[SELECTED TEXT]:
So without further ado,
LILY MUNSTER'S COFFIN CLOAK: A Cheater's Guide to Ruching
-Satin Fabric (Bronze/Copper/Gold for authentic costume reproduction). I ordered mine online, and it's a little stiffer than the original piece seems to be. Go with a lighter-weight/softer satin for more authentic drape.
-Elastic (I used 3/4in No Roll Poly Elastic. I recommend using NO SMALLER width. We're using this in lieu of binding, so make sure it's a thick, resilient elastic. There's not as much pressure on it as a waistband or other general employments of elastic, but it still needs to be able to handle the weight of the fabric without stretching out.)
-Rotary Cutter & Mat (optional, but does make life easier... if you quilt, you'll already have this around.)
1.) Roll out fabric (mine came on a roll, anyway).
2.) Measure out 120 inches along selvage/length of fabric. Mark.(I used a pin.)

[DATASET]:

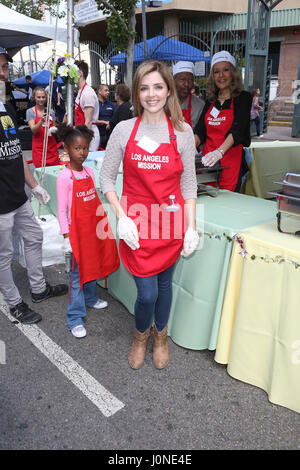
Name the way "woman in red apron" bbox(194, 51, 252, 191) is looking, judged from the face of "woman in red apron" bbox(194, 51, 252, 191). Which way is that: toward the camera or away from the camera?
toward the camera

==

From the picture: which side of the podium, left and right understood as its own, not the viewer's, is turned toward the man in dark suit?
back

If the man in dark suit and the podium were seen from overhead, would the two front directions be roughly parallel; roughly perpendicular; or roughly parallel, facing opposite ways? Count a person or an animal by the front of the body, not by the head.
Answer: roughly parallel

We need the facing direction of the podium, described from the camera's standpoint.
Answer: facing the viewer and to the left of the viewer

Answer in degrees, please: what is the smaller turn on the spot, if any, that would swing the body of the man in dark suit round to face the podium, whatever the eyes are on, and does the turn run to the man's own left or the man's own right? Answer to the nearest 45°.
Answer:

[EXERCISE DIRECTIONS]: Please say how far along the selvage the cloak instructions have you measure before marking. You won't need the data for this.

[RESPONSE BELOW]: 120 inches.